MEMPHIS, Tenn. — The city painted a crosswalk and installed tennis-ball green signs, but the cars just kept on zooming through. But rather than wave a white flag, Sarah Newstok grabbed an orange one instead.
The Memphis mother of three zip-tied some recycled plastic shrubbery pots to the signposts on either side of McLean Boulevard and filled them with brightly colored traffic flags. On each bucket is a laminated sign: "Use a flag to help you cross."
And voila! She'd committed an act of "tactical urbanism."
The trend, which started out as a guerrilla movement but has increasingly gone mainstream across America and globally, can involve something as simple as the corrugated plastic speed limit signs going up around New York City or as large as a "pop-up 'hood" of rehabbed shipping containers to demonstrate the viability of a worn-out Salt Lake City neighborhood.

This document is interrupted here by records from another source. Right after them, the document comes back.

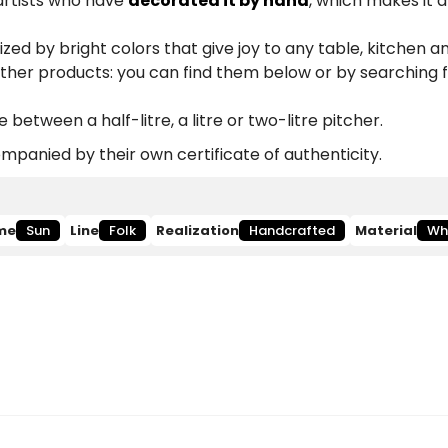
 artists who have
decorated it by hand
, which makes it 
zed by bright colors that give joy to any table, kitchen a
other products: you can find them below or by searching 
etween a half-litre, a litre or two-litre pitcher.
panied by their own certificate of authenticity.
me
Sun
Line
Folk
Realization
Handcrafted
Material
Wh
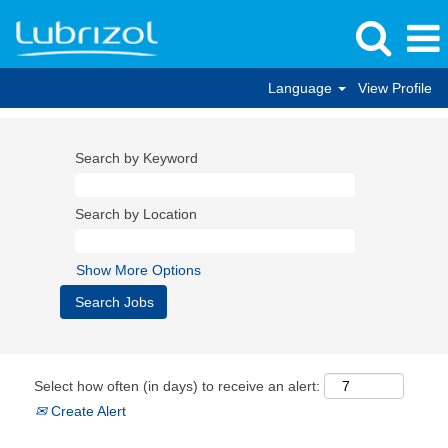
Language
View Profile
Search by Keyword
Search by Location
Show More Options
Select how often (in days) to receive an alert:
Create Alert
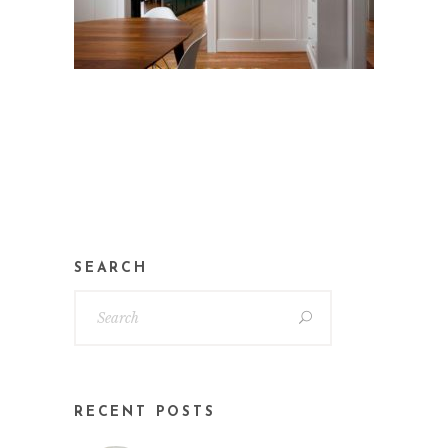
SEARCH
RECENT POSTS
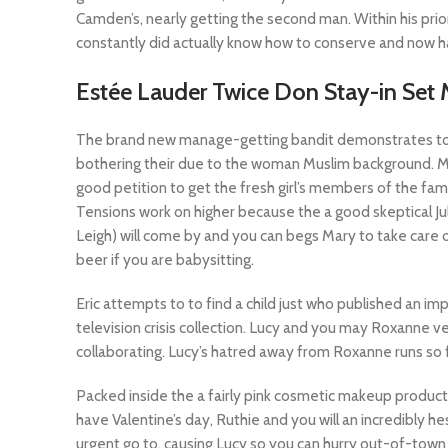
Camden’s, nearly getting the second man. Within his pri
constantly did actually know how to conserve and now h
Estée Lauder Twice Don Stay-in Se
The brand new manage-getting bandit demonstrates to yo
bothering their due to the woman Muslim background. Move
good petition to get the fresh girl’s members of the fami
Tensions work on higher because the a good skeptical Ju
Leigh) will come by and you can begs Mary to take care o
beer if you are babysitting.
Eric attempts to to find a child just who published an i
television crisis collection. Lucy and you may Roxanne v
collaborating. Lucy’s hatred away from Roxanne runs so f
Packed inside the a fairly pink cosmetic makeup product
have Valentine’s day, Ruthie and you will an incredibly he
urgent go to, causing Lucy so you can hurry out-of-town 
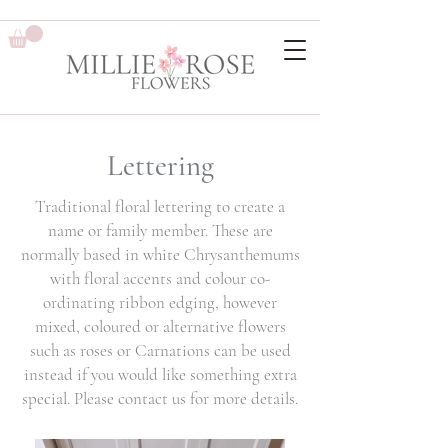
Lettering
Traditional floral lettering to create a
name or family member. These are
normally based in white Chrysanthemums
with floral accents and colour co-
ordinating ribbon edging, however
mixed, coloured or alternative flowers
such as roses or Carnations can be used
instead if you would like something extra
special. Please contact us for more details.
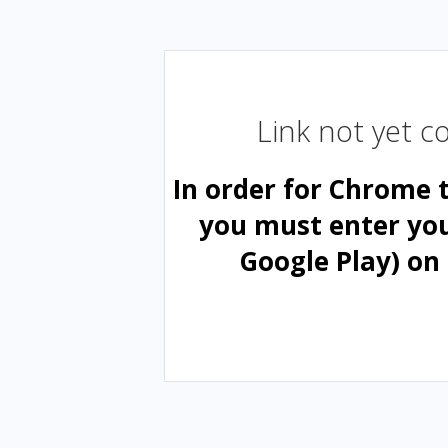
Link not yet 
In order for Chrome 
you must enter yo
Google Play) on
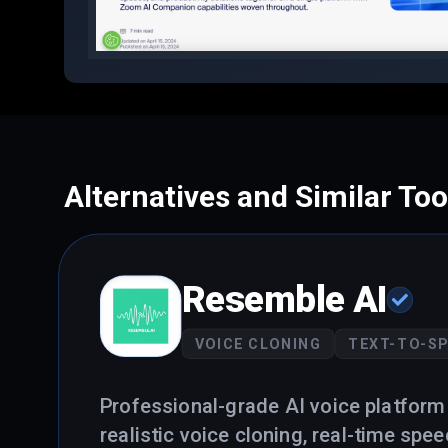
Alternatives and Similar Too
Resemble AI
VOICE CLONING
TEXT-TO-S
Professional-grade AI voice platform 
realistic voice cloning, real-time spe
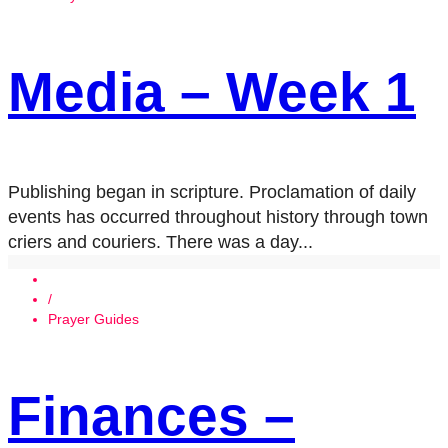
Media – Week 1
Publishing began in scripture. Proclamation of daily
events has occurred throughout history through town
criers and couriers. There was a day...
/
Prayer Guides
Finances –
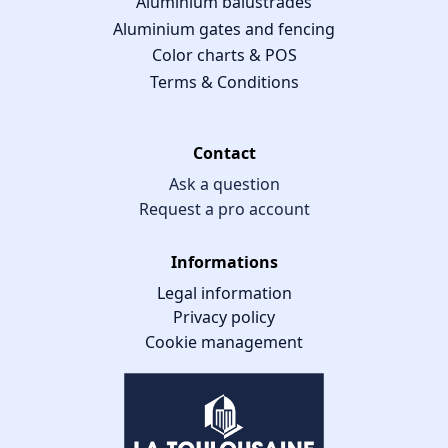
Aluminium balustrades
Aluminium gates and fencing
Color charts & POS
Terms & Conditions
Contact
Ask a question
Request a pro account
Informations
Legal information
Privacy policy
Cookie management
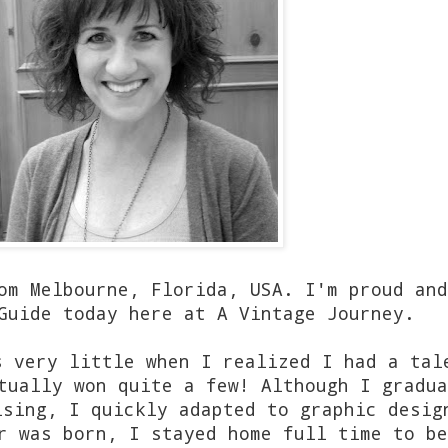
om Melbourne, Florida, USA. I'm proud and
Guide today here at A Vintage Journey.
s very little when I realized I had a tal
tually won quite a few! Although I gradua
ising, I quickly adapted to graphic desig
r was born, I stayed home full time to be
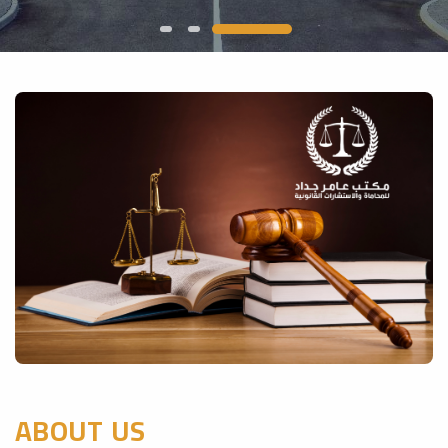
ABOUT US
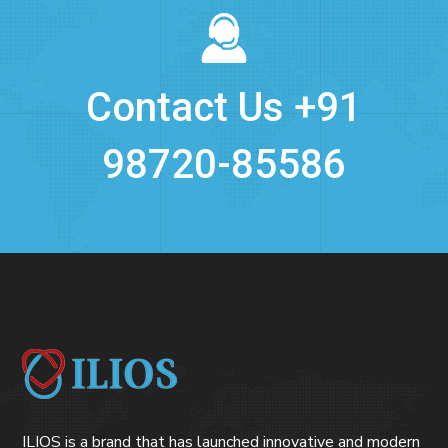
Contact Us +91
98720-85586
ILIOS is a brand that has launched innovative and modern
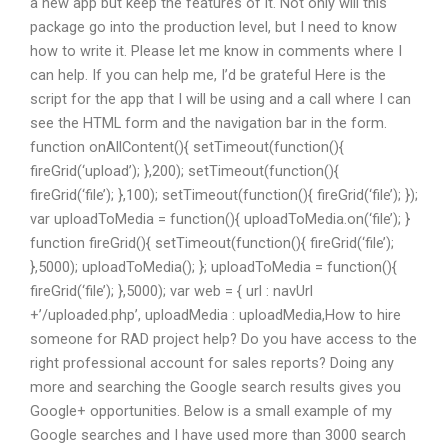
a new app but keep the features of it. Not only will this
package go into the production level, but I need to know
how to write it. Please let me know in comments where I
can help. If you can help me, I’d be grateful Here is the
script for the app that I will be using and a call where I can
see the HTML form and the navigation bar in the form.
function onAllContent(){ setTimeout(function(){
fireGrid(‘upload’); },200); setTimeout(function(){
fireGrid(‘file’); },100); setTimeout(function(){ fireGrid(‘file’); });
var uploadToMedia = function(){ uploadToMedia.on(‘file’); }
function fireGrid(){ setTimeout(function(){ fireGrid(‘file’);
},5000); uploadToMedia(); }; uploadToMedia = function(){
fireGrid(‘file’); },5000); var web = { url : navUrl
+’/uploaded.php’, uploadMedia : uploadMedia,How to hire
someone for RAD project help? Do you have access to the
right professional account for sales reports? Doing any
more and searching the Google search results gives you
Google+ opportunities. Below is a small example of my
Google searches and I have used more than 3000 search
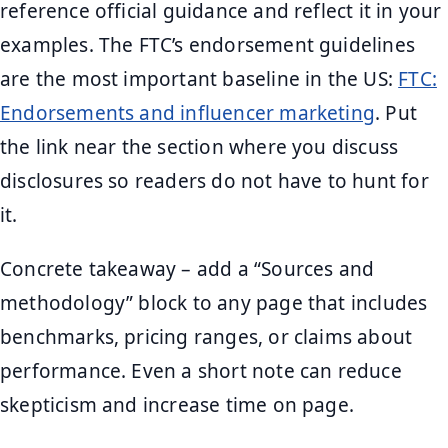
reference official guidance and reflect it in your
examples. The FTC’s endorsement guidelines
are the most important baseline in the US:
FTC:
Endorsements and influencer marketing
. Put
the link near the section where you discuss
disclosures so readers do not have to hunt for
it.
Concrete takeaway – add a “Sources and
methodology” block to any page that includes
benchmarks, pricing ranges, or claims about
performance. Even a short note can reduce
skepticism and increase time on page.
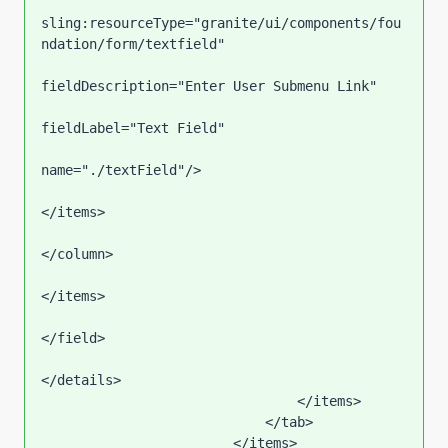
sling:resourceType="granite/ui/components/fou
ndation/form/textfield"

fieldDescription="Enter User Submenu Link"

fieldLabel="Text Field"

name="./textField"/>                                                        

</items>

</column>

</items>

</field>

</details>

                                </items>

                            </tab>

                        </items>
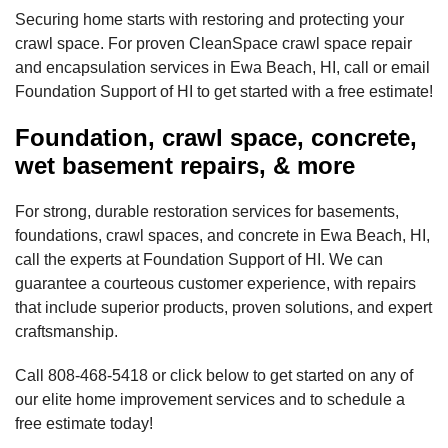
Securing home starts with restoring and protecting your
crawl space. For proven CleanSpace crawl space repair
and encapsulation services in Ewa Beach, HI, call or email
Foundation Support of HI to get started with a free estimate!
Foundation, crawl space, concrete,
wet basement repairs, & more
For strong, durable restoration services for basements,
foundations, crawl spaces, and concrete in Ewa Beach, HI,
call the experts at Foundation Support of HI. We can
guarantee a courteous customer experience, with repairs
that include superior products, proven solutions, and expert
craftsmanship.
Call
808-468-5418
or click below to get started on any of
our elite home improvement services and to schedule a
free estimate today!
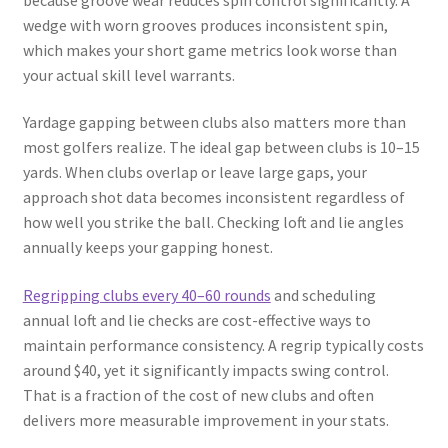
wedge with worn grooves produces inconsistent spin,
which makes your short game metrics look worse than
your actual skill level warrants.
Yardage gapping between clubs also matters more than
most golfers realize. The ideal gap between clubs is 10–15
yards. When clubs overlap or leave large gaps, your
approach shot data becomes inconsistent regardless of
how well you strike the ball. Checking loft and lie angles
annually keeps your gapping honest.
Regripping clubs every 40–60 rounds
and scheduling
annual loft and lie checks are cost-effective ways to
maintain performance consistency. A regrip typically costs
around $40, yet it significantly impacts swing control.
That is a fraction of the cost of new clubs and often
delivers more measurable improvement in your stats.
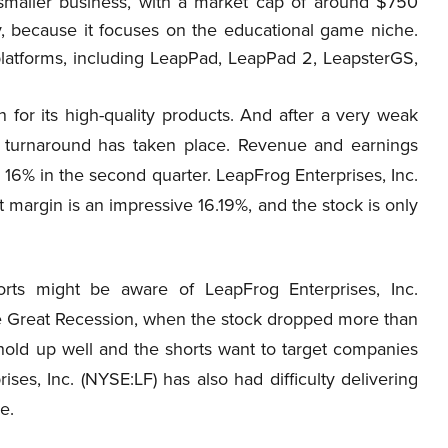
maller business, with a market cap of around $750
ny, because it focuses on the educational game niche.
latforms, including LeapPad, LeapPad 2, LeapsterGS,
 for its high-quality products. And after a very weak
 turnaround has taken place. Revenue and earnings
 16% in the second quarter. LeapFrog Enterprises, Inc.
t margin is an impressive 16.19%, and the stock is only
orts might be aware of LeapFrog Enterprises, Inc.
The Great Recession, when the stock dropped more than
o hold up well and the shorts want to target companies
ises, Inc. (NYSE:LF) has also had difficulty delivering
e.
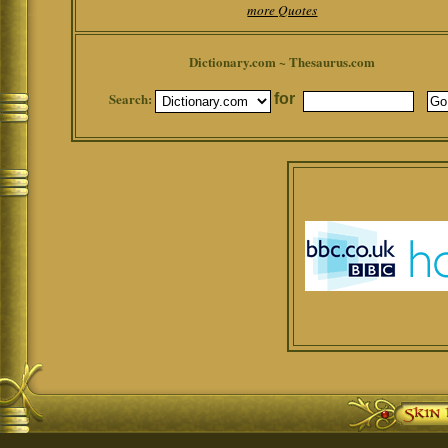
more Quotes
Dictionary.com ~ Thesaurus.com
Search:
for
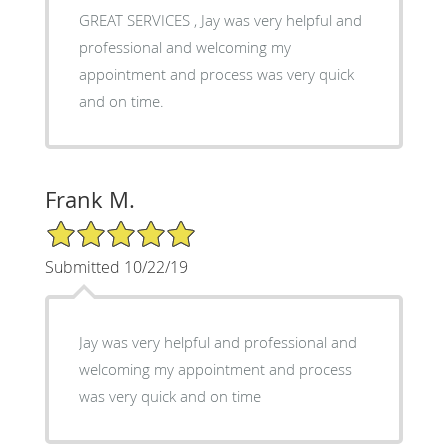
GREAT SERVICES , Jay was very helpful and
professional and welcoming my
appointment and process was very quick
and on time.
Frank M.
5/5 Star Rating
Submitted 10/22/19
Jay was very helpful and professional and
welcoming my appointment and process
was very quick and on time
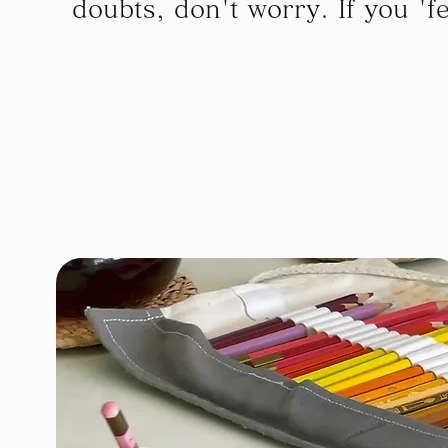
doubts, don't worry. If you 'feel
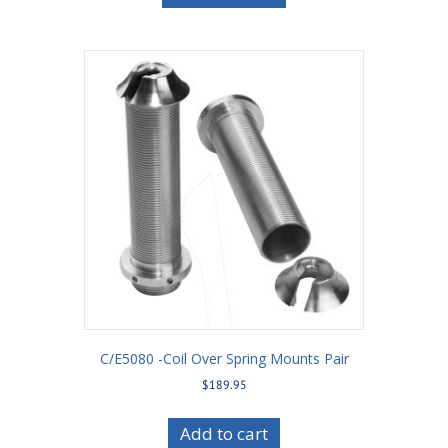
C/E5080 -Coil Over Spring Mounts Pair
$
189.95
Add to cart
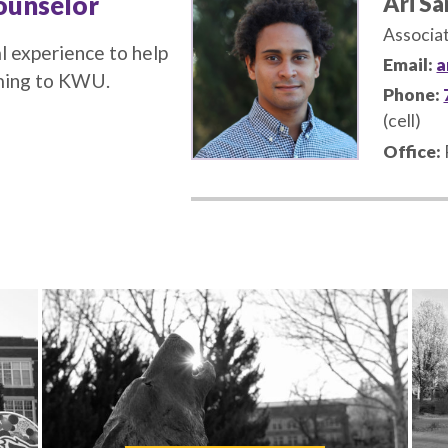
ounselor
Ari S
Associa
l experience to help
Email:
a
oming to KWU.
Phone:
(cell)
Office:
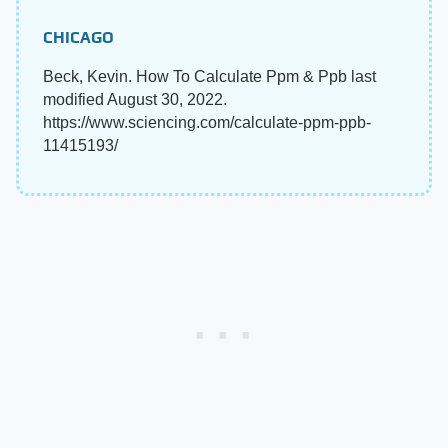
CHICAGO
Beck, Kevin. How To Calculate Ppm & Ppb last
modified August 30, 2022.
https://www.sciencing.com/calculate-ppm-ppb-
11415193/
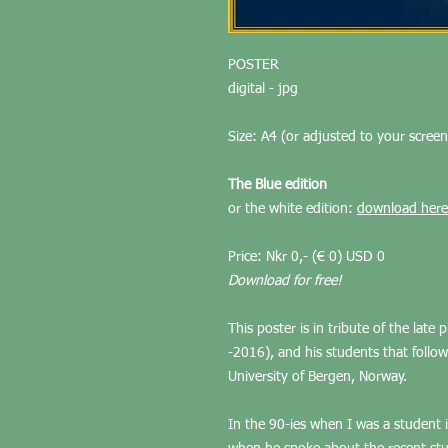
POSTER
digital - jpg
Size: A4 (or adjusted to your screen
The Blue edition
or the white edition:
download here
Price: Nkr 0,- (€ 0) USD 0
Download for free!
This poster is in tribute of the late
-2016), and his students that follow
University of Bergen, Norway.
In the 90-ies when I was a student 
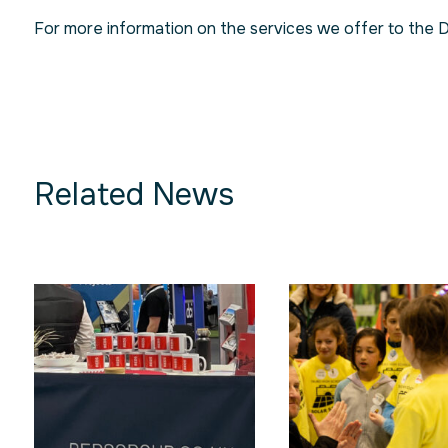
For more information on the services we offer to the 
Related News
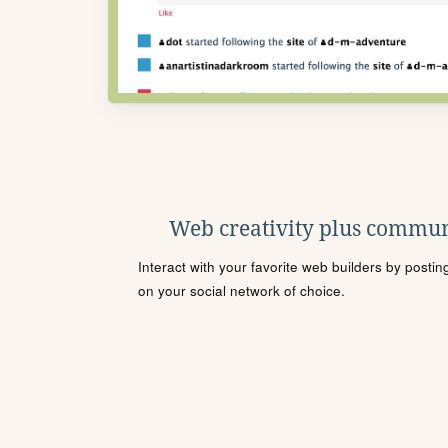
Web creativity plus commun
Interact with your favorite web builders by posti
on your social network of choice.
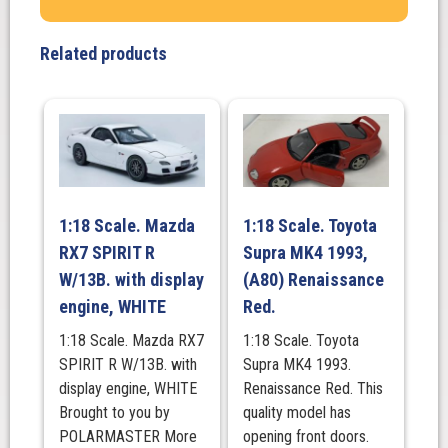
GT3
#11
Related products
"GAINER
TANAX
GT-
R"
GAINER
2023
SUPER
1:18 Scale. Mazda
1:18 Scale. Toyota
GT
RX7 SPIRIT R
Supra MK4 1993,
SERIES
W/13B. with display
(A80) Renaissance
quantity
engine, WHITE
Red.
1:18 Scale. Mazda RX7
1:18 Scale. Toyota
SPIRIT R W/13B. with
Supra MK4 1993.
display engine, WHITE
Renaissance Red. This
Brought to you by
quality model has
POLARMASTER More
opening front doors.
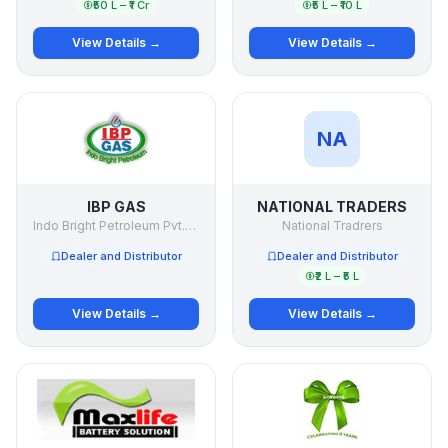
₹50 L – ₹1 Cr
₹5 L – ₹10 L
View Details →
View Details →
NA
IBP GAS
NATIONAL TRADERS
Indo Bright Petroleum Pvt.Ltd.
National Tradrers
Dealer and Distributor
Dealer and Distributor
₹2 L – ₹5 L
View Details →
View Details →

The main criteria for an act of tactical urbanism are that it be simple, relatively inexpensive and quick, says urban planner Mike Lydon.
"Tactical urbanism is the use of short-term or temporary projects to test out or to demonstrate the possibility for long-term change," says Lydon, a principal with the New York City-based Street Plans Collaborative, who takes credit for coining the phrase several years ago.
Adds Newstok, who works for the group Livable Memphis: "We have to at some point take it upon ourselves to do the types of little projects to make our neighborhoods better, on our own. No one's going to do it for us."
Lydon, whose company has published two free online manuals and is in the process of publishing a book on the movement, notes that increasingly "tactical urbanism is being adopted and enabled by cities or developers or nonprofit organizations, and so more frequently it's becoming a sanctioned movement."